John William CAMP
Eyes brown, Hair light brown, Complexion dark
John Camp - South African born
John Camp is commemorated on the family gravestone in Wynberg, South Africa, together with his grandparents, two uncles and his maiden aunt – the aunt he had named as next of kin. His remains however lie in France having been killed in action on 19th July 1916.
John William Camp, born on 15th May 1882, was a part of a large extended family with both his parents also born in South Africa. His father, William, was one of fifteen children born to an Englishman who had married into an established Cape Dutch family, the Van Den Eykels. William’s occupation was listed as a post cart driver on his children’s baptism records.
John and his siblings - Edward, Rosa, Harriet and Sarah - were born and grew up around the diamond-mining areas of Barkley West and Kimberley in the Cape Province of South Africa.
As a young man during the Boer Wars, it was only to be expected that John would serve in the local militia. His AIF records state that he served in the Town Guards and in the Duke of Edinburgh’s Own Volunteer Rifles. It is highly likely that his younger brother served as well.
Left for Australia
John left South Africa for Australia, possibly around 1912 if a Hobart shipping record for a Mr J.W. Camp is correctly attributable to him. Certainly, by 1913, John William Camp is listed on the electoral roll employed as a carpenter at the Quarantine Station at North Heads in Manly. It seems that John was establishing himself in Australia as he purchased land in Berith St, Bexley - now the suburb of Kingsgrove in Southern Sydney.
In August 1915, he enlisted in the AIF at Liverpool as a private in the 2nd Battalion. He claimed to be 29 years of age, lowering his age by 4 years, and nominated his unmarried aunt, Margaret Ann Camp, as his next of kin. It is unclear why he did not nominate his mother who was still alive at this time but perhaps she was already in ill-health as she died the following year.
By November, Private John Camp was aboard a military transport ship with the 2nd Battalion bound for Egypt to join other troops as part of the re-organisation and training of Australian forces post-Gallipoli.
John at War
While in Egypt, John was transferred to the 53rd Battalion and also suffered a number of bouts of tonsillitis needing hospitalisation. During this time, he was promoted to corporal and, immediately prior to embarking for France in June, promoted to sergeant.
The 53rd Battalion arrived on the front line for the first time on 10 July 1916 and became embroiled in its first major battle on the Western Front, at Fromelles, on 19 July. Sergeant John William Camp was one of the battalion’s more than 600 casualties.

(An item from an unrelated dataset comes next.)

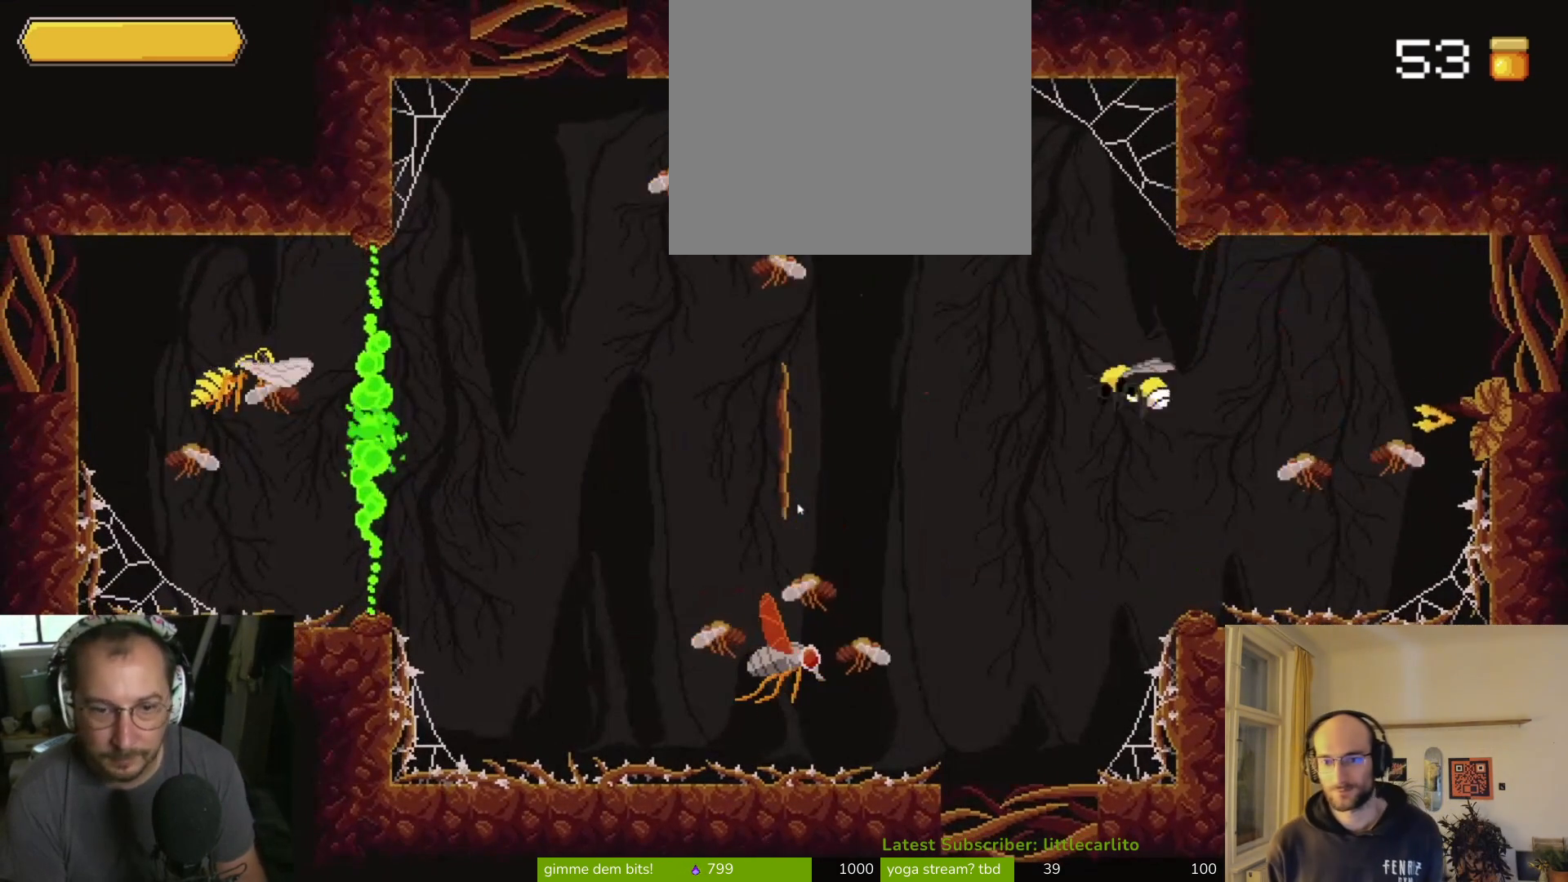
{"buttons": ["CIRCLE"], "left_stick": "left", "right_stick": "center", "events": [[67, "CROSS", "up"], [367, "left_stick", "down"], [467, "CIRCLE", "down"], [467, "left_stick", "left"]]}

Private Robert Thomas, 3433, also of the 53rd Battalion provided an eyewitness report of John’s last moments. This report for the official enquiry into the fate of John Camp indicates that he was probably killed instantly during a charge from the trenches. As is often the case in these enquiries, there were some conflicting reports as to John’s fate but ultimately the enquiry found, on the basis of Private Thomas’ evidence, that Sergeant John Camp had been killed in action on 19 July 1916.
Commemorated on three continents
In addition to the family headstone in South Africa noted earlier, Sergeant John Camp is remembered:
- in France on panel 7 of V.C. Corner at the Australian Cemetery Memorial at Fromelles
- in Australia at
- panel 156 in the Commemorative Area at the Australian War Memorial in Canberra; and
- the Manly War Memorial on the northern beaches of Sydney.
His younger brother, Edward, remained in South Africa. He worked as a digger and lived with his wife, Maria, and young family in Barkley West, Cape Province. Like John, Edward enlisted when war broke out and joined the South African Infantry, 3rd Regiment. He too was killed in action – on 20 September 1917, aged 31. He is buried in Belgium and commemorated on the Menin Gate Memorial.
Charlotte, John’s mother, died just days after John was killed. She had been suffering pneumonia for about 2 weeks and died in Kimberley on 23 July 1916, unaware that her son had pre-deceased her.
His aunt, Margaret Ann Camp, as sole legatee of his estate would have received the proceeds from the sale of John’s land after probate was granted in 1918. She also received his war medals after some feisty interchanges with authorities about her right to receive them as his paternal aunt. Margaret had never married and she lived in Plumstead, a suburb in the southern parts of Cape Town. She outlived her two nephews by almost three decades, dying in 1945.
The Search for DNA
John was reported as having got near to the German second line, so there is a very good chance he is one of the men now buried at Pheasant Wood, known unto God.
In terms of tracing Y DNA, John has no known offspring, his only brother (Edward) died in 1917 and Edward’s son died in infancy. Going back to the next previous generation, Grandfather Camp had six sons amongst his fifteen children, so it would generally be easy to find a male descendant. Certainly, there are living relatives that researchers have contacted, including down the male line for a YDNA match, but, so far, no one has come forward.
On the mitochondrial side, we have been unable to find descendants on John’s mother’s line. She was born Charlotte Johanna Wallace in 1856 to George Day Wallace and Sarah Helena Eretszen. The search continues.